> **Task statement**
Give the lines from the one containing "### Image tags for new versions of your offer" through the last line as a JSON list of strings, one string per line, leaving out blank lines.

Recorded data:

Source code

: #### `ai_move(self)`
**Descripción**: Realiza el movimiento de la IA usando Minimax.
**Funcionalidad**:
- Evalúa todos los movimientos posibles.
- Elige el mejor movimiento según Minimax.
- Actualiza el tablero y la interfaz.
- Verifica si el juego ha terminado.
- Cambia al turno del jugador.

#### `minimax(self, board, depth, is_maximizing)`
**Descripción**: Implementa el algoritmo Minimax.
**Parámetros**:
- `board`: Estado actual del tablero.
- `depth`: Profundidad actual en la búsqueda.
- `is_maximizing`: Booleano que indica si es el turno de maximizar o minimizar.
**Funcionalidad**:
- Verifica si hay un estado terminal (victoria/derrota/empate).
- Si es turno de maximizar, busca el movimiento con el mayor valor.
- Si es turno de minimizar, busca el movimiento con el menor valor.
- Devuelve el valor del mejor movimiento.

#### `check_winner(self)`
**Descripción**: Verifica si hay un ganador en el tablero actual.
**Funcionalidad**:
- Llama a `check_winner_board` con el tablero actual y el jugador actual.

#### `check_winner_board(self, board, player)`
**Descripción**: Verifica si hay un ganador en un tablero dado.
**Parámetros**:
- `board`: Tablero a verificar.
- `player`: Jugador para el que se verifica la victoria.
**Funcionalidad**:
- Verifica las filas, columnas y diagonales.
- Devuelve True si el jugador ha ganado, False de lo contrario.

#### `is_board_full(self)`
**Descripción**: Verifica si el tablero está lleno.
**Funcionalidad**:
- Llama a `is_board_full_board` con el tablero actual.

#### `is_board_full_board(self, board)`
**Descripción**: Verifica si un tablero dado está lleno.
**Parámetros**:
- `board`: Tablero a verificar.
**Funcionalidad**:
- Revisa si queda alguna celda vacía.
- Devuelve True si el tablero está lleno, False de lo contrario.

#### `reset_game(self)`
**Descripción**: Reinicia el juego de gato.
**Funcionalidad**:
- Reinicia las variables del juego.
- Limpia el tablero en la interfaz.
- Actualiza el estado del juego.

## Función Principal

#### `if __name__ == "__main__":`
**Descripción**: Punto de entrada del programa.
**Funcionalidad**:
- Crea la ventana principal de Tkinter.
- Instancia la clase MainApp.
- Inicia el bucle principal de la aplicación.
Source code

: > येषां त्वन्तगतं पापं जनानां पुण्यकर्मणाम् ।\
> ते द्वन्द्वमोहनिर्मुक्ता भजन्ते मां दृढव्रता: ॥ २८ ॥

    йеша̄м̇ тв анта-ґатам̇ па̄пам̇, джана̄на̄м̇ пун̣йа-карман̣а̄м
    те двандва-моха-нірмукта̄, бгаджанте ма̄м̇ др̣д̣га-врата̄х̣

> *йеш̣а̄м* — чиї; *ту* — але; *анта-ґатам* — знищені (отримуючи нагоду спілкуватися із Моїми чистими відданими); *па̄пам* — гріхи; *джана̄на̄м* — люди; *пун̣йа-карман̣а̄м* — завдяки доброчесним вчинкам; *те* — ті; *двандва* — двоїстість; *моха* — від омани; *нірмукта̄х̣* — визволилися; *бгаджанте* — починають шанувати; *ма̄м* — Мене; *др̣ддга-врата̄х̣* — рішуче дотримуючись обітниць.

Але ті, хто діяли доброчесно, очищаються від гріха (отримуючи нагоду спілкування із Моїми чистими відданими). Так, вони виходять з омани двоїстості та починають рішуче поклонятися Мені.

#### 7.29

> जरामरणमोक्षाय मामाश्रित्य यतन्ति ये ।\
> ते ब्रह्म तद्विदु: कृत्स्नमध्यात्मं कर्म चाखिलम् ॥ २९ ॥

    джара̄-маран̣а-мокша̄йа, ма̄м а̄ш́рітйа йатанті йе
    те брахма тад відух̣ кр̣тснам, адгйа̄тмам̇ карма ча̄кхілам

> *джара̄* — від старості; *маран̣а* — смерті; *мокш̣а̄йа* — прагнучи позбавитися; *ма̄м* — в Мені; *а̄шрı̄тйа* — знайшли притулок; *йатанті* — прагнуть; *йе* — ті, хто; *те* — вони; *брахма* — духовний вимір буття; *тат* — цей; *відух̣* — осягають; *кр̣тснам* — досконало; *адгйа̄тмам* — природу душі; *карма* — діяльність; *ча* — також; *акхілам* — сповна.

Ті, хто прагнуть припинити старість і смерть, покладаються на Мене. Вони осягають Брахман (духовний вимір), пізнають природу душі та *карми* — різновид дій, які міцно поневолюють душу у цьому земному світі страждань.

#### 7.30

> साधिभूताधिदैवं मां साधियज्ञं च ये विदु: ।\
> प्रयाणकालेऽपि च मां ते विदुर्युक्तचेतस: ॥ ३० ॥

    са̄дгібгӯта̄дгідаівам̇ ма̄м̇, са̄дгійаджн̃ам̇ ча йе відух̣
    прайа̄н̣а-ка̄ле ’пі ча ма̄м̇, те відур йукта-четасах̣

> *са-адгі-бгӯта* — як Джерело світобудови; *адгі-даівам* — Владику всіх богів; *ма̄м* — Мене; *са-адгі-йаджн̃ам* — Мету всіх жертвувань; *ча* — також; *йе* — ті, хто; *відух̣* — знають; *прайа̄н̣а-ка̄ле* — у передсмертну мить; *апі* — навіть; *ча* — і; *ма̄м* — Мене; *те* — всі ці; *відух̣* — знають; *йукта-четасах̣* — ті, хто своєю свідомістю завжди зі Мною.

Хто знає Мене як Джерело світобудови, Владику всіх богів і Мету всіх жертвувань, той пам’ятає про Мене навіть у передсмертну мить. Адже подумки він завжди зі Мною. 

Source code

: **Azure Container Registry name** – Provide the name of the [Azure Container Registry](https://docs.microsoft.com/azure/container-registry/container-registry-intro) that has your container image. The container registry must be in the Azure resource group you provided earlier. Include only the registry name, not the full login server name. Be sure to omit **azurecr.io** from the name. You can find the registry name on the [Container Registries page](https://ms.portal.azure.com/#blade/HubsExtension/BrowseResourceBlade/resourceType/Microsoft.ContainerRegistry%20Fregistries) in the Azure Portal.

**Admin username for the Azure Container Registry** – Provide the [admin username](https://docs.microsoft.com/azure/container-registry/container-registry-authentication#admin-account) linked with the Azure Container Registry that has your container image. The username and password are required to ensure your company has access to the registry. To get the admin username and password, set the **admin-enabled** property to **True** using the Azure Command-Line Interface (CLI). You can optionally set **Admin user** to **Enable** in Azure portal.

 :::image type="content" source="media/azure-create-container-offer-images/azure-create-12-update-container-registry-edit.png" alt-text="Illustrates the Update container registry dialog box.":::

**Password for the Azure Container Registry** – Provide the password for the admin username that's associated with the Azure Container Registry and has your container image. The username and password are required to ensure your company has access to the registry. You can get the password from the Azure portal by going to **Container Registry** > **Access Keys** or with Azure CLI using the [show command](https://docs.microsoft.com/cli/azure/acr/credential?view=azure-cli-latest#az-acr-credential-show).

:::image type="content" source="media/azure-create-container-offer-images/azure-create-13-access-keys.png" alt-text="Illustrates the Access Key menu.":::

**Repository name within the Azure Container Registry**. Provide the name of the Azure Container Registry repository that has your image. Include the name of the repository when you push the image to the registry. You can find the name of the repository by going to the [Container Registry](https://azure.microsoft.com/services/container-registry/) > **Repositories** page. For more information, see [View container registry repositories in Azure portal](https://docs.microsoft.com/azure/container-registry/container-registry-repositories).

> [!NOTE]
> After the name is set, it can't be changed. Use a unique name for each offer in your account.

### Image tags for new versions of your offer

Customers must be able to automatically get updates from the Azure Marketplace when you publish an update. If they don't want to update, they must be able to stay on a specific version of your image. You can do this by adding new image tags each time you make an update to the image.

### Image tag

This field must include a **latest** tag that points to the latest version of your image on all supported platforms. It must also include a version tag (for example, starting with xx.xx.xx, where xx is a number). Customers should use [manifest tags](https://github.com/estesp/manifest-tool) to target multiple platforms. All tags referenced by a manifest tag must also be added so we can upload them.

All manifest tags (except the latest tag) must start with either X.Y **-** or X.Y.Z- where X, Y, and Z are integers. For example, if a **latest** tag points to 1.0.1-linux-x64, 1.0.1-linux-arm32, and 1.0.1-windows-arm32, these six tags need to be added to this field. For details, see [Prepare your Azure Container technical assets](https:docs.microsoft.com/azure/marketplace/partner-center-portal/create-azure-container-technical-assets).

> **Answer space**
[
  "### Image tags for new versions of your offer",
  "Customers must be able to automatically get updates from the Azure Marketplace when you publish an update. If they don't want to update, they must be able to stay on a specific version of your image. You can do this by adding new image tags each time you make an update to the image.",
  "### Image tag",
  "This field must include a **latest** tag that points to the latest version of your image on all supported platforms. It must also include a version tag (for example, starting with xx.xx.xx, where xx is a number). Customers should use [manifest tags](https://github.com/estesp/manifest-tool) to target multiple platforms. All tags referenced by a manifest tag must also be added so we can upload them.",
  "All manifest tags (except the latest tag) must start with either X.Y **-** or X.Y.Z- where X, Y, and Z are integers. For example, if a **latest** tag points to 1.0.1-linux-x64, 1.0.1-linux-arm32, and 1.0.1-windows-arm32, these six tags need to be added to this field. For details, see [Prepare your Azure Container technical assets](https:docs.microsoft.com/azure/marketplace/partner-center-portal/create-azure-container-technical-assets)."
]